We already had strong observability, but if someone asked me to prove exactly what happened for a specific AI decision X months ago (and demonstrate that the log trail had not been altered), I could not.
The EU AI Act has already entered force, and its Article 12 kicks-in in August this year, requiring automatic event recording and six-month retention for high-risk systems, which many legal commentators have suggested reads more like an append-only ledger requirement than standard application logging.
With this in mind, we built a small free, open-source TypeScript library for Node apps using the Vercel AI SDK that captures inference as an append-only log.
It wraps the model in middleware, automatically logs every inference call to structured JSONL in your own S3 bucket, chains entries with SHA-256 hashes for tamper detection, enforces a 180-day retention floor, and provides a CLI to reconstruct a decision and verify integrity. There is also a coverage command that flags likely gaps (in practice omissions are a bigger risk than edits).
The library is deliberately simple: TS, targeting Vercel AI SDK middleware, S3 or local fs, linear hash chaining. It also works with Mastra (agentic framework), and I am happy to expand its integrations via PRs.
Blog post with link to repo: https://systima.ai/blog/open-source-article-12-audit-logging
I'd value feedback, thoughts, and any critique.
One thing worth flagging from a compliance perspective: Art. 12 requires logs to be retained for the lifetime of the high-risk AI system or at minimum 10 years from the last use. The 180-day floor you mention is a starting point but auditors will typically ask for much longer retention windows, especially for systems used in employment, credit, or law enforcement contexts.
Also worth noting for teams building on this: the logs themselves become part of the "technical documentation" under Art. 11, which means they need to be accessible in a structured way to notified bodies during a conformity assessment — not just stored. The CLI reconstruction feature you describe is a good step toward that.
Building similar documentation tooling for EU AI Act compliance (the broader evidence vault problem, not just logging) and this kind of open infrastructure for Art. 12 specifically would integrate well with that approach.
Fair point on the reconstruction attack.
The library is deliberately scoped as tamper-evident, not tamper-proof; it detects modification but does not prevent wholesale chain reconstruction by someone with storage access. The design assumes defence-in-depth: S3 Object Lock (Compliance mode) at the infrastructure layer, hash chain verification at the application layer.
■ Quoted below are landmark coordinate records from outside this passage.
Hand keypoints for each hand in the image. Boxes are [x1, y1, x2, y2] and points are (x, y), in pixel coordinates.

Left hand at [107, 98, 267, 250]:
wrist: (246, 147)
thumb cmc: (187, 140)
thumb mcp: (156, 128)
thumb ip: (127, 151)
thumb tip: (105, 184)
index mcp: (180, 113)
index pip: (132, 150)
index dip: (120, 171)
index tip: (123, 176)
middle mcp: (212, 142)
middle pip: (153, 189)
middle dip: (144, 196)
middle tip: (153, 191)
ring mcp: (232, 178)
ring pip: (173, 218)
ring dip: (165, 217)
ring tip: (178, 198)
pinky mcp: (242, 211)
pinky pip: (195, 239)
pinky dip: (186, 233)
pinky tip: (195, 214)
External timestamping (OpenTimestamps, RFC 3161) would definitely add independent temporal anchoring and is worth considering as an optional feature. From what I can see, Article 12 does not currently prescribe specific cryptographic mechanisms (but of course the assurance level would increase with it).
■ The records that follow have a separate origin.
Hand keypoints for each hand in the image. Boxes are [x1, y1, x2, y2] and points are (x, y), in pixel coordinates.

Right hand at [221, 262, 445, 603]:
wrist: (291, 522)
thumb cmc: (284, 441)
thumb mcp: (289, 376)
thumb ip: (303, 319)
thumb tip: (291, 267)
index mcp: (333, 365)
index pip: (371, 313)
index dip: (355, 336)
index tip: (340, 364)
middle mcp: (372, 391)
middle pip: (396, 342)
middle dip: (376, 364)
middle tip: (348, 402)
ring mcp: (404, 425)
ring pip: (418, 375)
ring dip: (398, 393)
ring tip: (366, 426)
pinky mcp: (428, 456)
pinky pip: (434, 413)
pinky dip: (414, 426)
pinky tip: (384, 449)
On the regulatory question: Article 12 requires "automatic recording" that enables monitoring and reconstruction and current regulatory guidance does not require tamper-proof storage (only trustworthy, auditable records). The hash chain plus immutable storage is designed to meet that bar, but what you raise here is good and thoughtful.
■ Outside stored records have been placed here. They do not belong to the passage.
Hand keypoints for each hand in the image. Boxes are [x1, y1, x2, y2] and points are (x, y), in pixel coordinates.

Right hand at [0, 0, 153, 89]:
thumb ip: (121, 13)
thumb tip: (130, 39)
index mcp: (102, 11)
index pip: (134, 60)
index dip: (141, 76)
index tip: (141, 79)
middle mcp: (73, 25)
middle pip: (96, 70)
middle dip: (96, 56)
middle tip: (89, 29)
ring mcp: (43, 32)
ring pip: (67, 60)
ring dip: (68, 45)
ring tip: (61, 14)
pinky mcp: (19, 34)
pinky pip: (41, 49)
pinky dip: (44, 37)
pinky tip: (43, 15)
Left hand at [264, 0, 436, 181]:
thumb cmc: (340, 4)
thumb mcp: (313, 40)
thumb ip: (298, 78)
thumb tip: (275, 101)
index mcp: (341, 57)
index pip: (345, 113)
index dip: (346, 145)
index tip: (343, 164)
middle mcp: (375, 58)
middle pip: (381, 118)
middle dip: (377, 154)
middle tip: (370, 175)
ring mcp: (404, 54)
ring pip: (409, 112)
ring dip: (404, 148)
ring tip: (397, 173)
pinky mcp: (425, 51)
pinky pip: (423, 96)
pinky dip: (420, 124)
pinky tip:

voxic11 is right that the AI Act creates a legal obligation that provides a lawful basis for processing under GDPR Article 6(1)(c).
To add to that, Article 17(3)(b) specifically carves out an exemption to the right to erasure where retention is necessary to comply with a legal obligation.
(So the defence works at both levels; you have a lawful basis to retain, and erasure requests don’t override it during the mandatory retention period).
That said, GDPR data minimisation (Article 5(1)(c)) still constrains what you log.
The library addresses this at write-time today, in that the pii config lets you SHA-256 hash inputs/outputs before they hit the log and apply regex redaction patterns, so personal data need never enter the chain in the first place.
This enables the pattern of “Hash by default, only log raw where necessary for Article 12”.
For cases where raw content must be logged (eg, full decision reconstruction for a regulator), we’re planning a dual-layer storage approach. The hash chain would cover a structural envelope (timestamps, decision ID, model ID, parameters, latency, hash pointers) while the actual PII-bearing content (input prompts, output text) would live in a separate referenced object.
Erasure would then mean deleting the content object, and the chain would stay intact because it never hashed the raw content directly.
The regulator would also therefore see a complete, tamper-evident chain of system activity.
It would definitely work (and when dealing with petabyte levels of data the simplicity of only having to delete the key is convenient).
We’re leaning toward the dual-layer separation I described though (metadata separate to content) mainly because crypto-shredding means every read (including regulatory reconstruction) depends on a key store.
In my view that’s a significant dependency for an audit log whose whole purpose is reliable reconstructability, whereas dual-layer lets the chain stand on its own.
Your point about developer mistakes is fair. It applies to dual layer as you say with your example, but I’d say crypto shredding isn’t immune to mistakes because (for example) deleting the key only works if the key and plaintext never leaked elsewhere accidentally in logs / backups etc.
The AI Act qualifies as such a legal obligation.